Quem pretende dizer aos portugueses que, aprovado o Orçamento para 2011, nada mais é preciso fazer e qualquer apresentação de novas medidas é uma surpresa ou uma sinal de insucesso, está apenas a iludir e a confundir os portugueses.”
José Sócrates, em comunicação ao país a 14 de Março de 2011
Face a isto, o Pedro Romano do Massa Monetária fez as contas ao que os sucessivos PECs deviam ter conseguido e chegou à seguinte conclusão:
“Ou seja, com o PEC 3 – o que serviu de base ao OE para este ano – e se o PEC se tivesse concretizado na totalidade, teríamos já um défice abaixo dos 3% do PIB em 2011. E chegaríamos a 2013 com um desequilíbrio de apenas 0,9% do PIB. Entretanto, na sexta-feira chegou um PEC 4. Com as medidas do PEC 4, e considerando todas as anteriores, o saldo orçamental passaria a positivo já em 2012.

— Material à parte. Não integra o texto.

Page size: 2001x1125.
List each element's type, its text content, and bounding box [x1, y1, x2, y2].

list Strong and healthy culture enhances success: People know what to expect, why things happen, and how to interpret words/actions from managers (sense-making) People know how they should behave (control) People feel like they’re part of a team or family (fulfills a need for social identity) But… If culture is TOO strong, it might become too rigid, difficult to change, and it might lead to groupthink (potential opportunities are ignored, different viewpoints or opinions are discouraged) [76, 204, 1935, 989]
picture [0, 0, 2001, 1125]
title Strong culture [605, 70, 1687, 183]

Dá-se de barato que, sem quaisquer medidas, o défice manter-se-ia nos 9,3% atingidos em 2009. Mesmo assim o somatório dos três PEC atirava o saldo orçamental de 2013 para um excedente perto de 3% do PIB.“
Voltemos a José Sócrates:
“E estas medidas justificam-se apenas por uma razão: reforçar a confiança no cumprimento das metas orçamentais. Trata-se, no fundo, de assegurar que, em qualquer cenário macroeconómico – seja o do Governo seja o da Comissão, seja o do Banco Central Europeu – Portugal cumprirá, de facto, o défice orçamental de 4,6%.“
Ou seja, o Governo já tinha anunciado medidas que permitiriam chegar a um défice abaixo de 3% em 2011. Agora vem anunciar medidas adicionais para conseguir chegar a um défice de 4,6%. O que é que se passou entretanto?

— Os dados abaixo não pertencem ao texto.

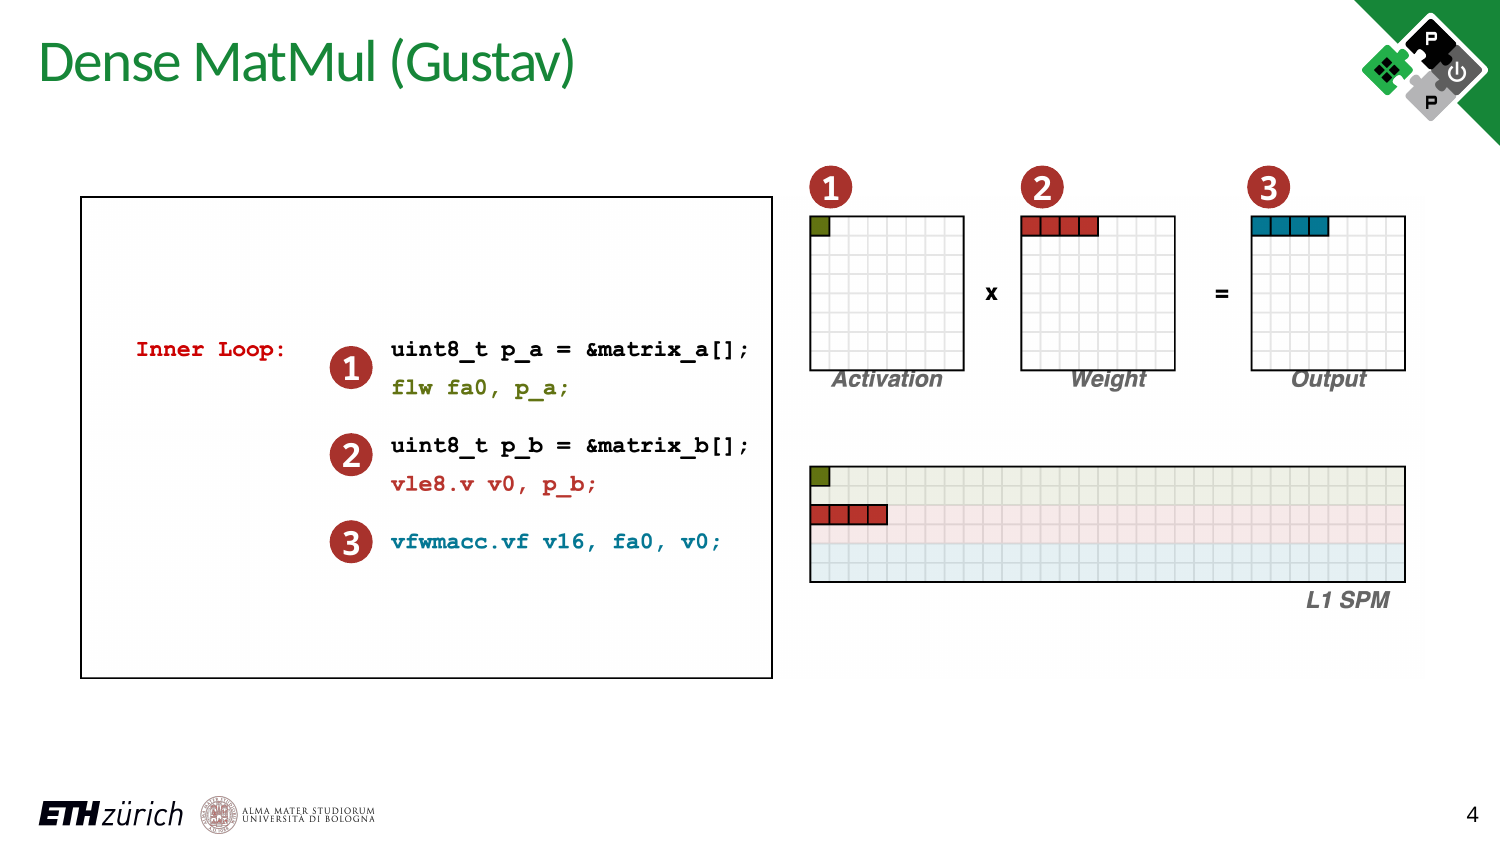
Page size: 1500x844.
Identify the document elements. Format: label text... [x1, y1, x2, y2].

text_box 3 [1246, 164, 1292, 196]
picture [80, 196, 1425, 679]
title Dense MatMul (Gustav) [38, 22, 1352, 103]
picture [242, 805, 375, 822]
text_box 2 [1019, 164, 1065, 196]
picture [1361, 18, 1483, 122]
text_box 1 [808, 164, 854, 196]
picture [199, 796, 239, 835]
slide_number 4 [1420, 799, 1491, 837]
picture [38, 801, 183, 826]
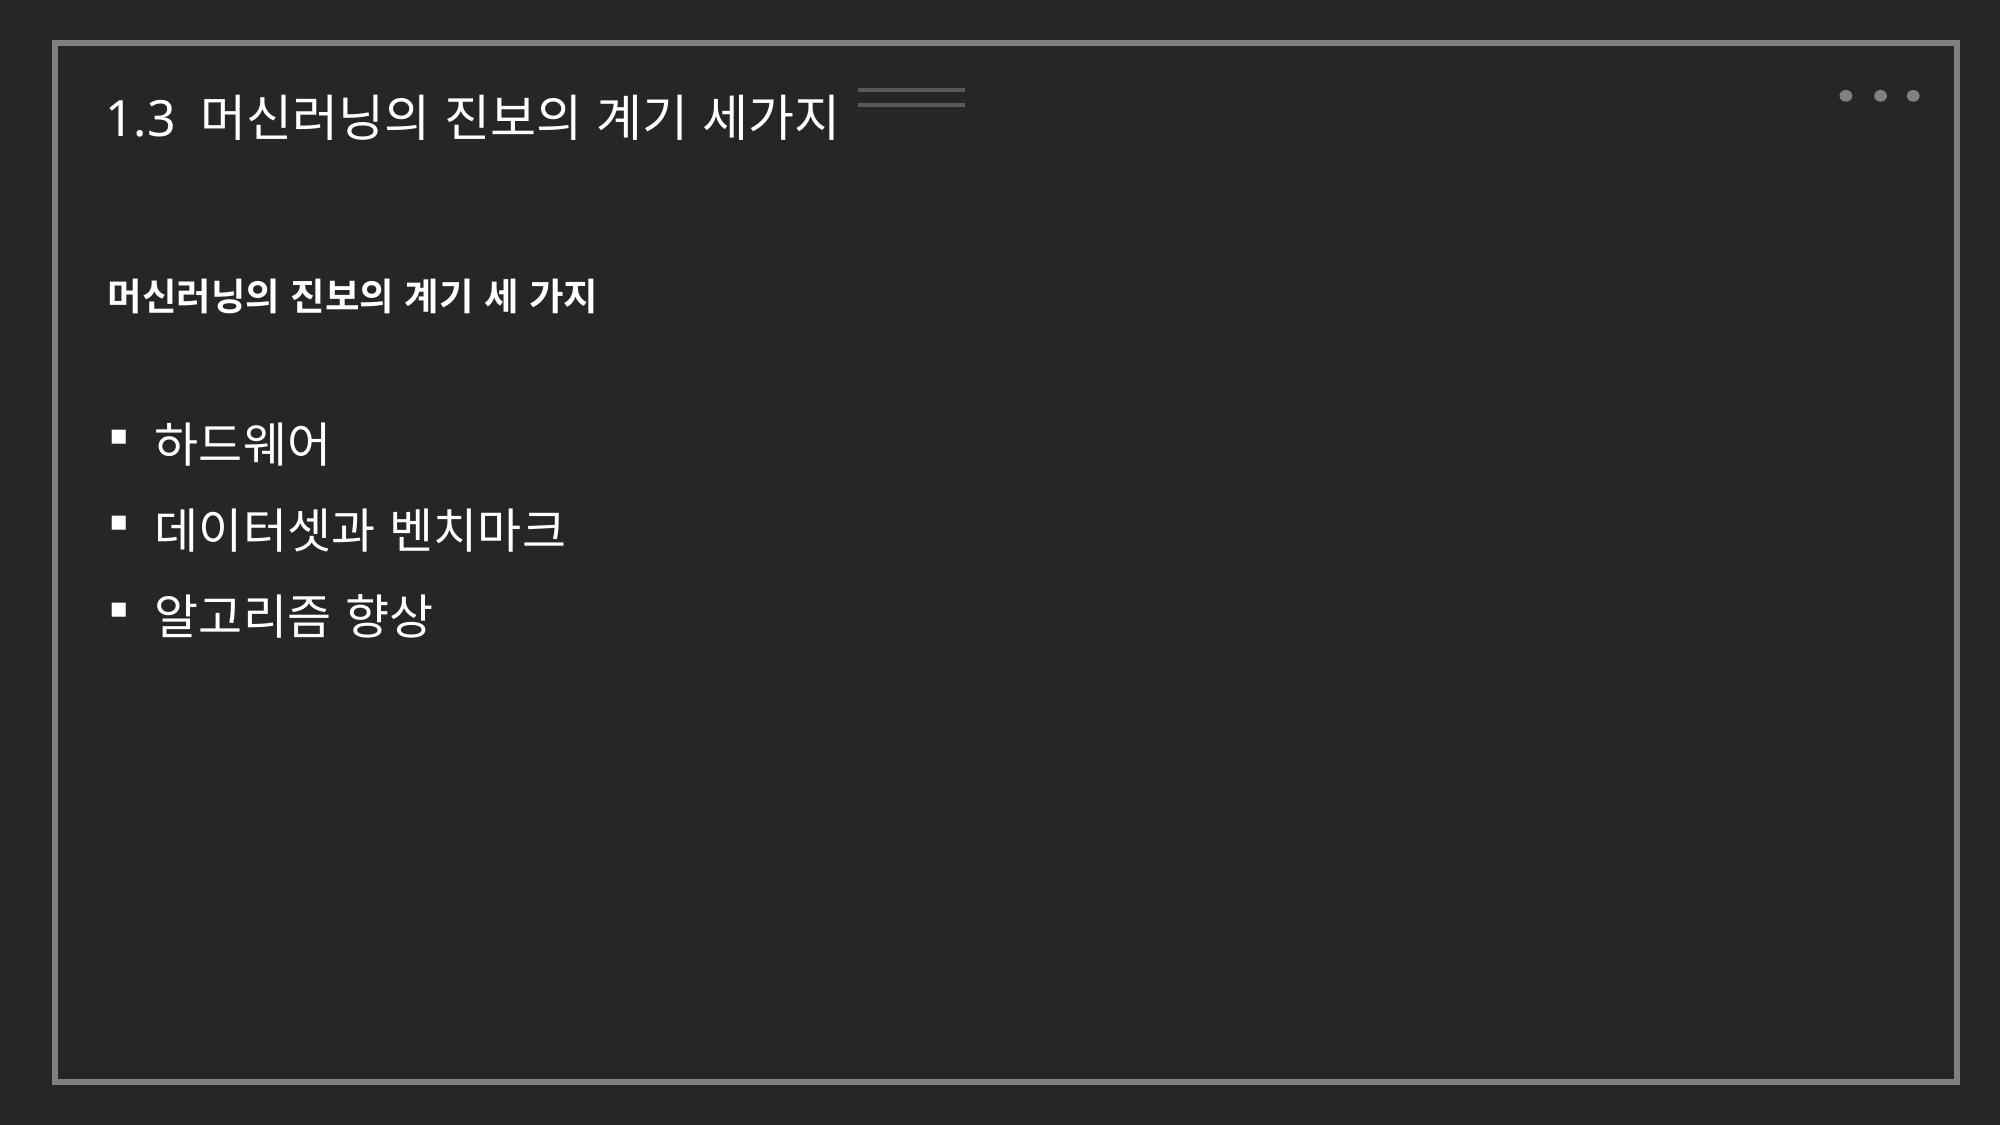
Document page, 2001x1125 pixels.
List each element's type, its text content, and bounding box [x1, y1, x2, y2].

text_box [53, 41, 1959, 1084]
text_box 머신러닝의 진보의 계기 세 가지 하드웨어 데이터셋과 벤치마크 알고리즘 향상 [93, 243, 1428, 652]
text_box 1.3 머신러닝의 진보의 계기 세가지 [90, 48, 989, 154]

O Pedro Romano dá umas pistas. Pistas obviamente absurdas porque o Primeiro-Ministro já nos explicou que anda há um ano e meio a perfumar a Europa com credibilidade e execuções orçamentais de primeira água. Mas leiam-nas de qualquer maneira. Nunca é demais relembrar que nós é que andamos a pagar a sobrevivência deste governo.